** Selected excerpt **
=== Section Start ===

3.    We have heard  Shri  P.H.  Parekh,  learned  senior  counsel  for  the
appellant and Mr. Ambhoj Kumar Sinha,  learned  counsel  appearing  for  the
respondent No.1.

4.    It is convenient to deal, at  the  first  instance,  with  the  second
ground that had prevailed upon the  High  Court  to  set  aside  the  orders
passed by it on the administrative side.  Having considered the  matter,  we
do not think it is necessary for us to go into the  said  question  inasmuch
as the entitlement  to  continuation/extension  of  service  of  a  judicial
officer beyond the age of 58 has to  be  determined  on  the  basis  of  the
service record of the particular officer under consideration and  not  on  a
comparative assessment with the record of other officers.   Therefore,  even
if we hold that the ACRs of Shri Udai Kant Thakur  were  decidedly  inferior
to those of the respondent, the same, at best, may  have  relevance  to  the
grant of extension to the aforesaid officer without conferring any right  or
entitlement to the respondent for a similar extension.   It  is,  therefore,
the first ground that had weighed with the High Court  to  grant  relief  to
respondent which really needs to be examined by us.

=== Section End ===

** The data **
=== Section Start ===

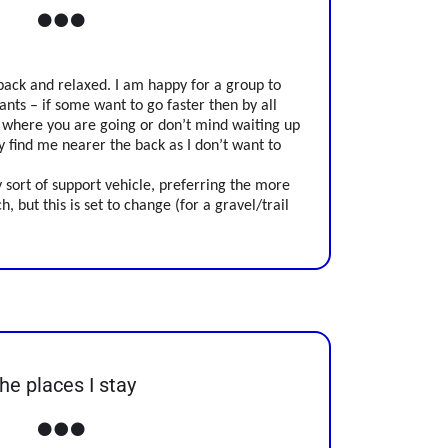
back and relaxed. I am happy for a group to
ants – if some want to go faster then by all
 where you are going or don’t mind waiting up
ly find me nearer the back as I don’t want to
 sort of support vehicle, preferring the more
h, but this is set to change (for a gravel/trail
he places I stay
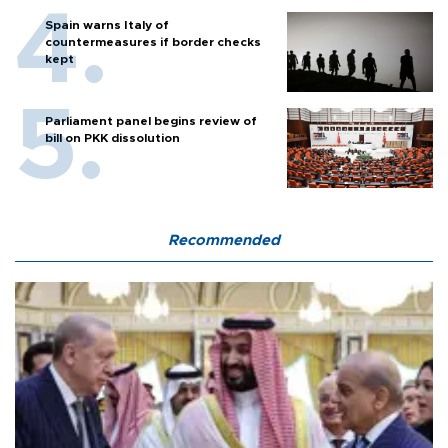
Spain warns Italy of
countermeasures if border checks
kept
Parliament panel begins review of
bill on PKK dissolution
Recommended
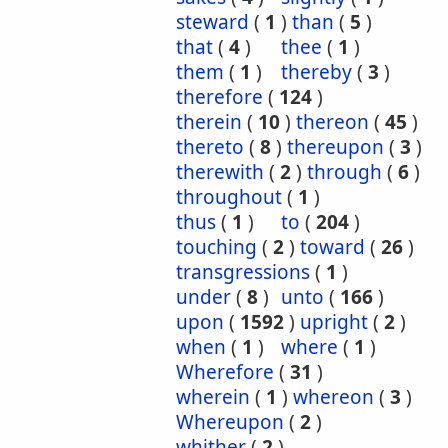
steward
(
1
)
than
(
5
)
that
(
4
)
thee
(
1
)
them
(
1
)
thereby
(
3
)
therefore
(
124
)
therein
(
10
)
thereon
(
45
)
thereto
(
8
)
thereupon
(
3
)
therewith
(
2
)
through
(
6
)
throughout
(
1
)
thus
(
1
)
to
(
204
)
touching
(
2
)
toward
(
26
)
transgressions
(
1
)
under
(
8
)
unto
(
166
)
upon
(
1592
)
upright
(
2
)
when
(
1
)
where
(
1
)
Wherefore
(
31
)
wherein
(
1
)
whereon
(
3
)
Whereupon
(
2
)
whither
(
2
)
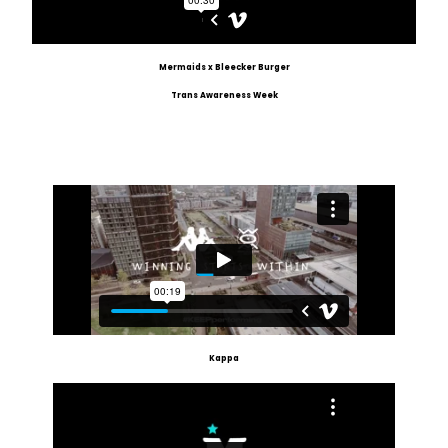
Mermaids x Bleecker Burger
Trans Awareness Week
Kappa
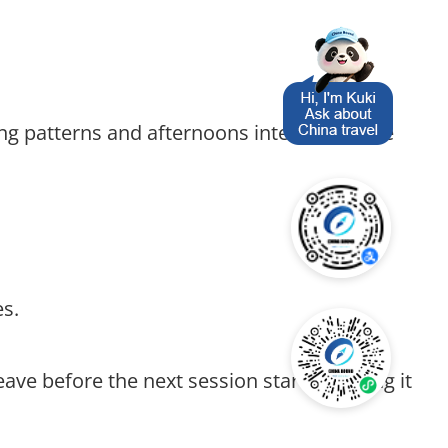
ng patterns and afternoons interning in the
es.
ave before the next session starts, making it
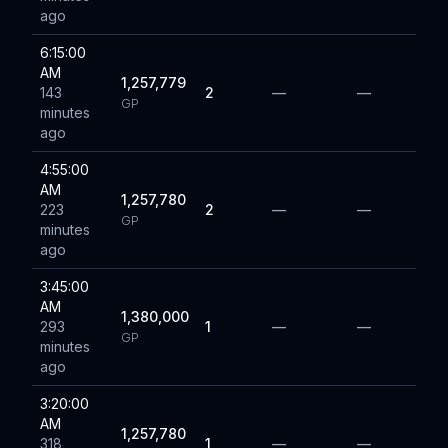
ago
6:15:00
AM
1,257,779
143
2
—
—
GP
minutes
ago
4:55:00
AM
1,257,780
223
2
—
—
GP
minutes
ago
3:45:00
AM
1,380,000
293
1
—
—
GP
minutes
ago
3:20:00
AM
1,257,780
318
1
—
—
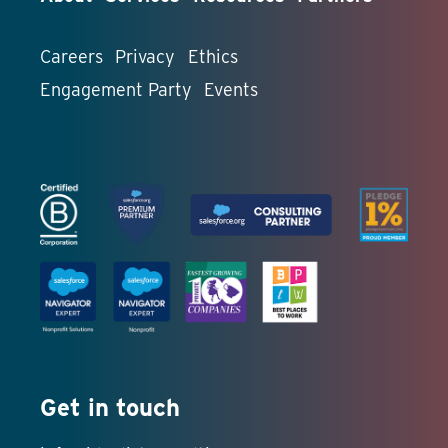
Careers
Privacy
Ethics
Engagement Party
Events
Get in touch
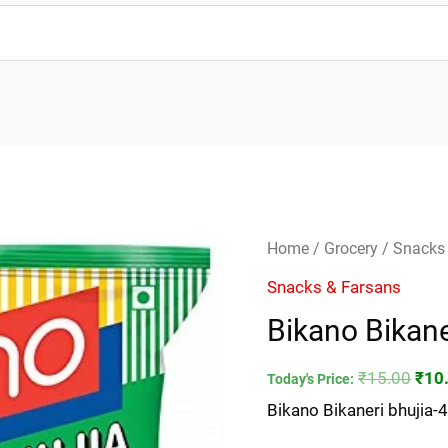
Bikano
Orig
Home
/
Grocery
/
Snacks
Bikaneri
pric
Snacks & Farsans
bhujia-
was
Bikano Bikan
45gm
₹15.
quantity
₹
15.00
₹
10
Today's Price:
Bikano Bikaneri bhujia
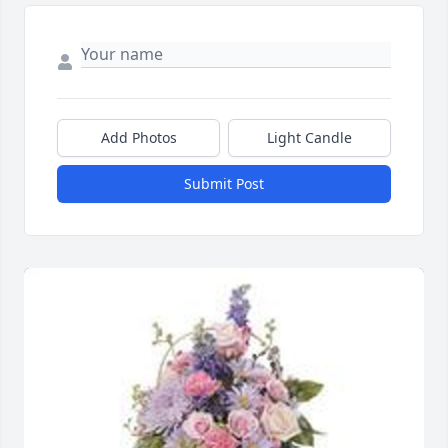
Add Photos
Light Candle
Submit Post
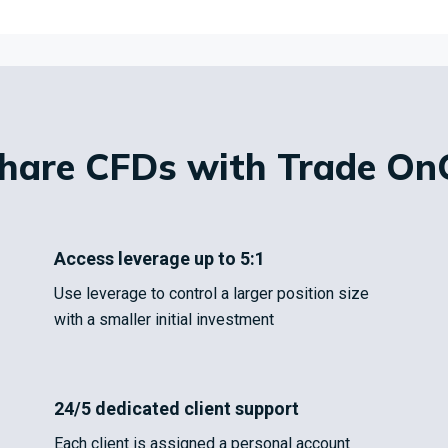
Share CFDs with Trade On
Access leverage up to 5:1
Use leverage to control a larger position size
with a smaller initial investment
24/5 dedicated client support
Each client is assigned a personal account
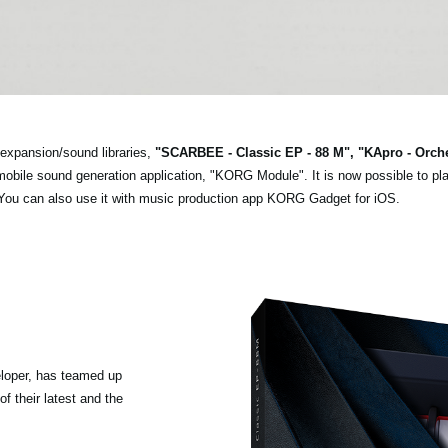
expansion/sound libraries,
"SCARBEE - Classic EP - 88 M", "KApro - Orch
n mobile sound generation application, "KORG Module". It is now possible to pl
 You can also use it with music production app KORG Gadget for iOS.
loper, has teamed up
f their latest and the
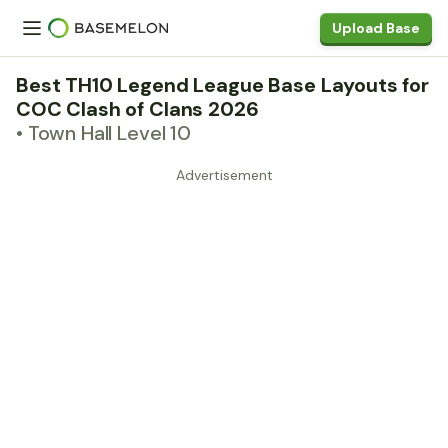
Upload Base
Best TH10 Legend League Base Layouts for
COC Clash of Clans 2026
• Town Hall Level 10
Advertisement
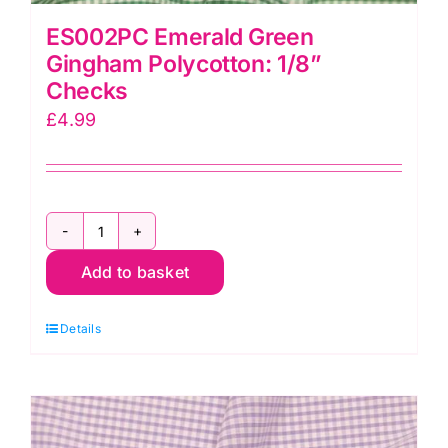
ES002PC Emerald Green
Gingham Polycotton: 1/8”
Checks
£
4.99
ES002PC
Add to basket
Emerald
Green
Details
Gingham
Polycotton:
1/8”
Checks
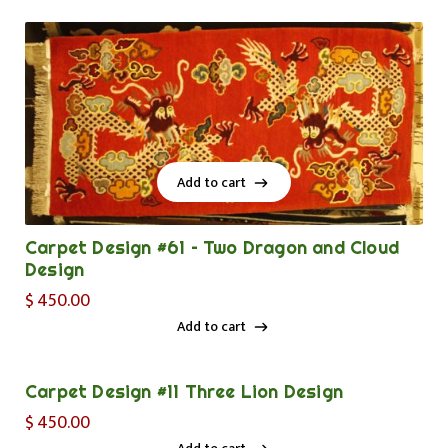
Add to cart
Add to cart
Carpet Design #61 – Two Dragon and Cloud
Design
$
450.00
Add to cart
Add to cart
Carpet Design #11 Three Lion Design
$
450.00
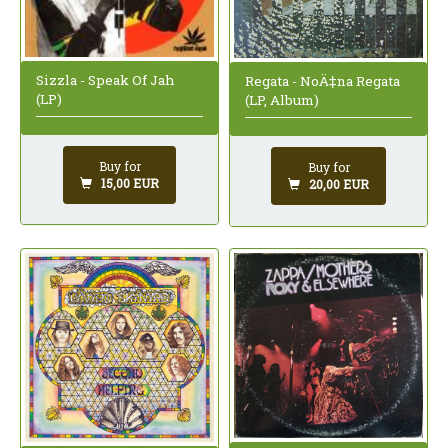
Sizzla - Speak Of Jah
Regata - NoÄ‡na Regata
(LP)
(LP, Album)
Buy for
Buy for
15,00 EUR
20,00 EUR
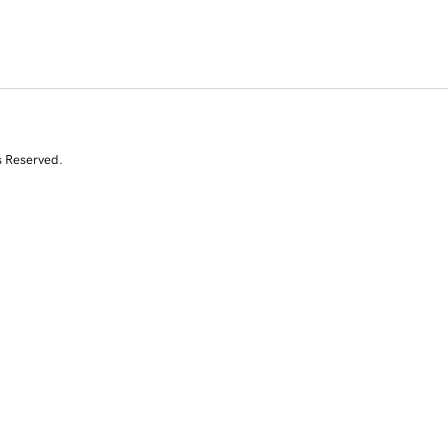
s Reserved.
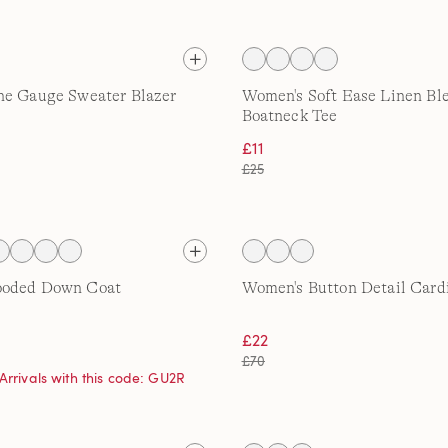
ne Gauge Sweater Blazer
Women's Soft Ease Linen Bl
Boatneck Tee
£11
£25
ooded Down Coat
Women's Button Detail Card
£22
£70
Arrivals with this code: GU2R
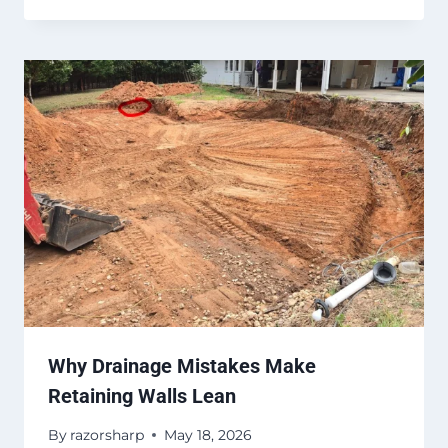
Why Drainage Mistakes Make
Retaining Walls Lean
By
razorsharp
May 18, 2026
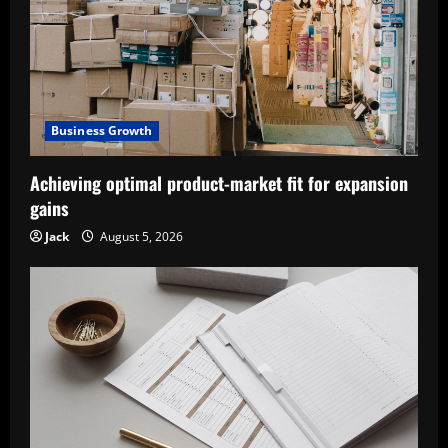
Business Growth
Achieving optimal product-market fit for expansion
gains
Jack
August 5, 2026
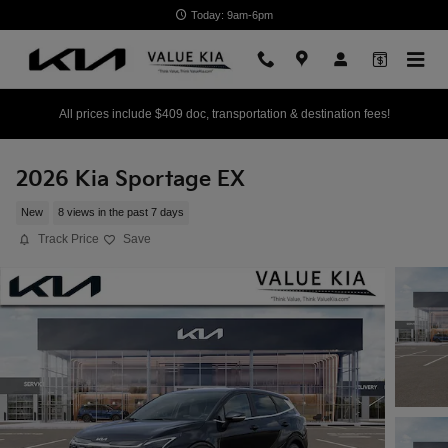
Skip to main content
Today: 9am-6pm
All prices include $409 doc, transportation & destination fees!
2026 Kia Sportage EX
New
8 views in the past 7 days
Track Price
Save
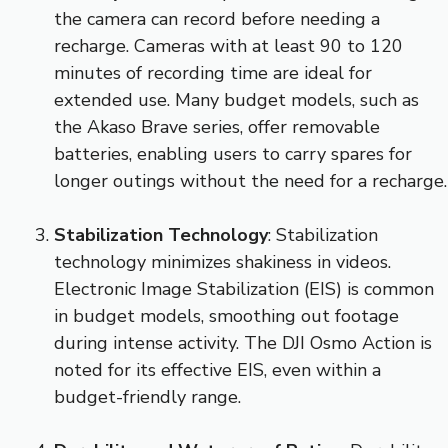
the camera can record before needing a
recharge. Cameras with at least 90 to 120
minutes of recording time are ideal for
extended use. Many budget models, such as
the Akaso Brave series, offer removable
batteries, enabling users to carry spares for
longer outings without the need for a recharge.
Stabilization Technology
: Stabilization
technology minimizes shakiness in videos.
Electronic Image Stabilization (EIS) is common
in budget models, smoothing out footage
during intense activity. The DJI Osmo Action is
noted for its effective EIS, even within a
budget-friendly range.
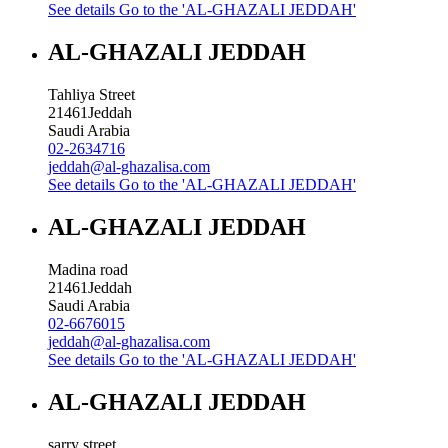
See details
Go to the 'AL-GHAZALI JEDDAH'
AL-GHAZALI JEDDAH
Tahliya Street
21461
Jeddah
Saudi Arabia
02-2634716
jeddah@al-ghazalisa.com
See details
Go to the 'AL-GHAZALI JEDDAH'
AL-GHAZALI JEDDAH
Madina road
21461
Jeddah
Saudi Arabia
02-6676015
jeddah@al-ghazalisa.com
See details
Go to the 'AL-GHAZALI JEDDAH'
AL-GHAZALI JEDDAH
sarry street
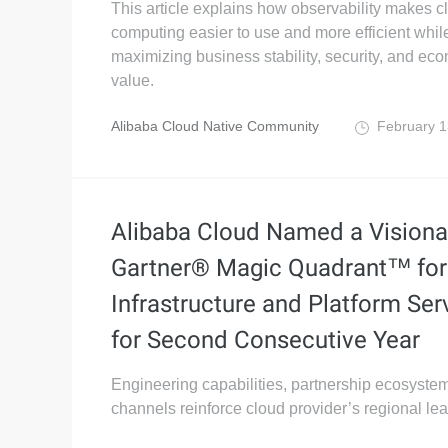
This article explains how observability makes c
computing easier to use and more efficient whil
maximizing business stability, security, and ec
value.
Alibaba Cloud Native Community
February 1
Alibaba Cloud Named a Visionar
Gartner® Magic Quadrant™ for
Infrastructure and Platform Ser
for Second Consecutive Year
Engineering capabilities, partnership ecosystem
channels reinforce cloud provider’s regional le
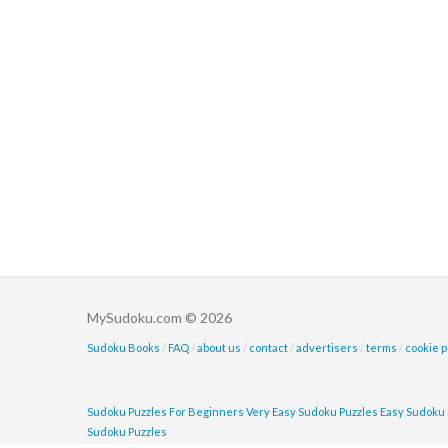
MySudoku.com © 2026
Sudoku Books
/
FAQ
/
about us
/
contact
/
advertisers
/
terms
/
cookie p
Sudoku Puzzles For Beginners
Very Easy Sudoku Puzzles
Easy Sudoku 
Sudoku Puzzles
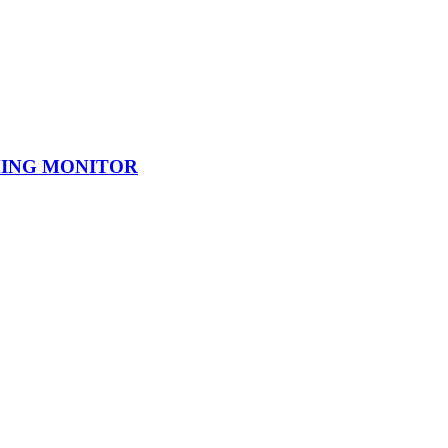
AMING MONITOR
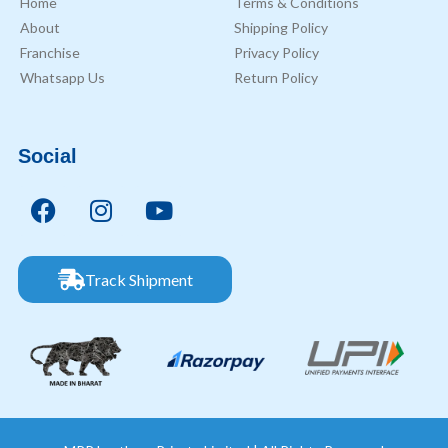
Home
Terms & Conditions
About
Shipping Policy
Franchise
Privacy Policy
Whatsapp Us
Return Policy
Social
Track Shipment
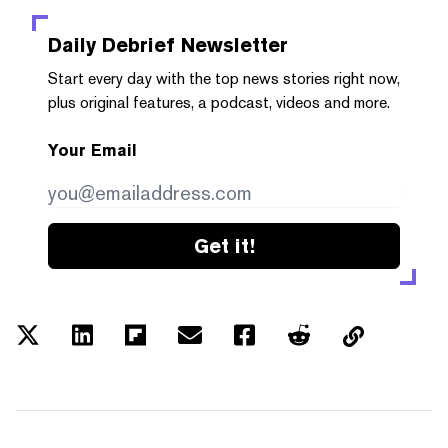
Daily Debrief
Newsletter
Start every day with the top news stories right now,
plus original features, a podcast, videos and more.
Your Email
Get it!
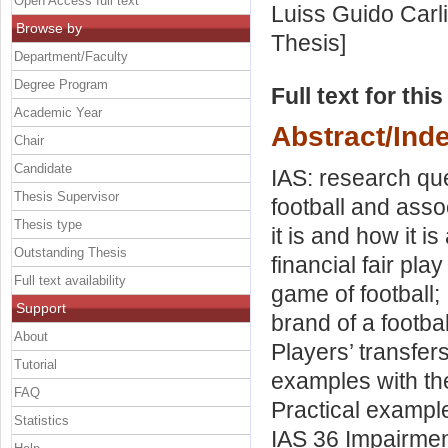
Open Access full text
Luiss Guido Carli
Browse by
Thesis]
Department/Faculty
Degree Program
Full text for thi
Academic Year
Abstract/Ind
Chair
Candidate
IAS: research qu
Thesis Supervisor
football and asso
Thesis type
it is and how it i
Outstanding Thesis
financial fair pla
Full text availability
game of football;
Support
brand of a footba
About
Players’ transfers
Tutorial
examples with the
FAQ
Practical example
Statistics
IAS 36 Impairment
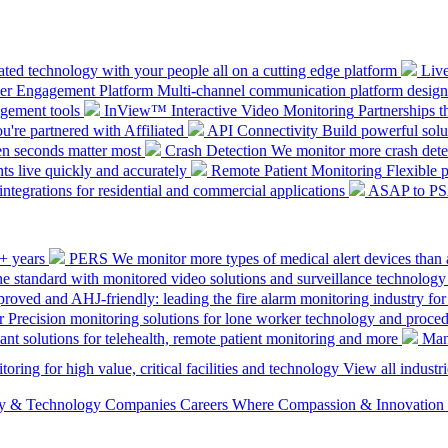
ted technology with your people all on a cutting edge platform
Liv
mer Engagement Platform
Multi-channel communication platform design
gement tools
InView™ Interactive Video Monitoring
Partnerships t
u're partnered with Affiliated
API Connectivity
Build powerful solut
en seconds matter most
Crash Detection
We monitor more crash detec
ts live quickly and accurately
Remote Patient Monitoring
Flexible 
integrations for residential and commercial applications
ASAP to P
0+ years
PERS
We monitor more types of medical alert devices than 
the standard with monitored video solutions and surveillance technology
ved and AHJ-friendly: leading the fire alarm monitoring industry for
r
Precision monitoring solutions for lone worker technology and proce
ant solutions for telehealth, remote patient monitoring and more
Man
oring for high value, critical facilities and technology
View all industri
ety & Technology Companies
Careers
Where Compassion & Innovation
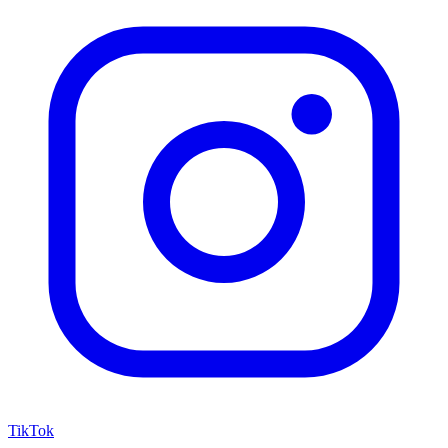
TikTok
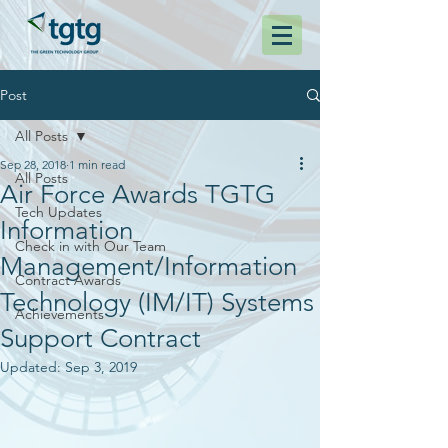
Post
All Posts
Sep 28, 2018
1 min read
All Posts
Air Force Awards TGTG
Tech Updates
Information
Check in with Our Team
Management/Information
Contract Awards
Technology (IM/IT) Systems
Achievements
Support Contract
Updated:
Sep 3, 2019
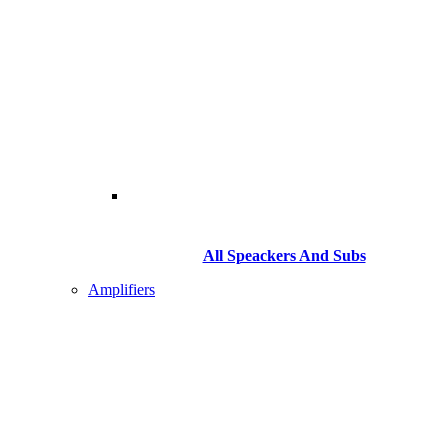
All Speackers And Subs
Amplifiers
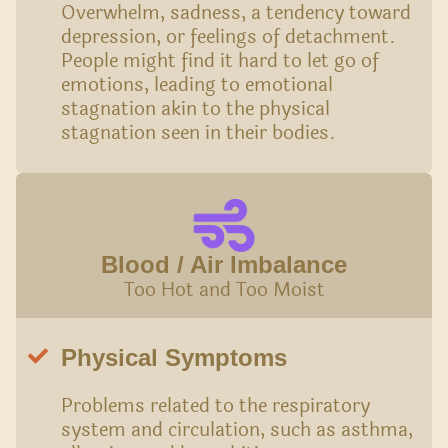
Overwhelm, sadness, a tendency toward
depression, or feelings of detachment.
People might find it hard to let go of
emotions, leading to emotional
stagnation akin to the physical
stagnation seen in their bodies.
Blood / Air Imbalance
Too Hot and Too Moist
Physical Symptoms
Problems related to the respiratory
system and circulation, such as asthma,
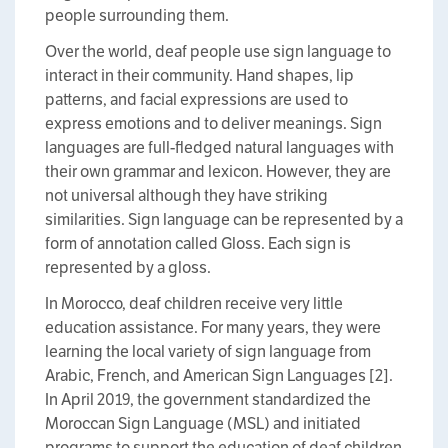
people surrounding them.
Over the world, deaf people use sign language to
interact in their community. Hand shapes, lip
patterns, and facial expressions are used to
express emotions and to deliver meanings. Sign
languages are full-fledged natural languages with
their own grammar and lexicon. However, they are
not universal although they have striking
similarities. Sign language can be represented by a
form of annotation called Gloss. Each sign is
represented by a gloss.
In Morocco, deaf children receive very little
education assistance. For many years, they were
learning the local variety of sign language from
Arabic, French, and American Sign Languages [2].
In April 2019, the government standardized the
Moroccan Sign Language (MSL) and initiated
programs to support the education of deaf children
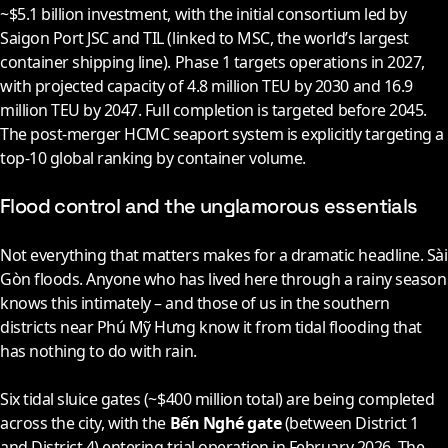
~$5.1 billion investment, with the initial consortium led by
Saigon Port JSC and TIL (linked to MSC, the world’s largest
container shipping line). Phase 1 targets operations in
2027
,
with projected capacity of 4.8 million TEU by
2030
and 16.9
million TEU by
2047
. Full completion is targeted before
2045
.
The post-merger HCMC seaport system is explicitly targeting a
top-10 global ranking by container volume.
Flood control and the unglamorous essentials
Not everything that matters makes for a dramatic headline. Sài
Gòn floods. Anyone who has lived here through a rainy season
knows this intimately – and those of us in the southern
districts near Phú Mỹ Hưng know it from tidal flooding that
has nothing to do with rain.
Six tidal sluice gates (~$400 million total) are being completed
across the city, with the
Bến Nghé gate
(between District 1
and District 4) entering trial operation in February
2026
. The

=== Section End ===

** Study questions **
1. Reproduce the stretch of the judgment excerpt from "3.    We have" through "respondent No.1.".
2. Does the judgment excerpt agree with each of these statements? Answer yes or no for each, quoting the words that decide it. (a) Entitlement to extension of service beyond 58 is to be judged by comparing the officer's record with those of other officers. (b) Mr. Ambhoj Kumar Sinha appeared as counsel for respondent No.1. (c) The court treats the first ground as the one that really needs its examination.
The listing is separate material, not part of the judgment excerpt.

** Results of the exercise **
1.
3.    We have heard  Shri  P.H.  Parekh,  learned  senior  counsel  for  the
appellant and Mr. Ambhoj Kumar Sinha,  learned  counsel  appearing  for  the
respondent No.1.

2.
(a) No: "on the basis of the service record of the particular officer under consideration and not on a comparative assessment with the record of other officers"
(b) Yes: "Mr. Ambhoj Kumar Sinha, learned counsel appearing for the respondent No.1"
(c) Yes: "the first ground that had weighed with the High Court to grant relief to respondent which really needs to be examined by us"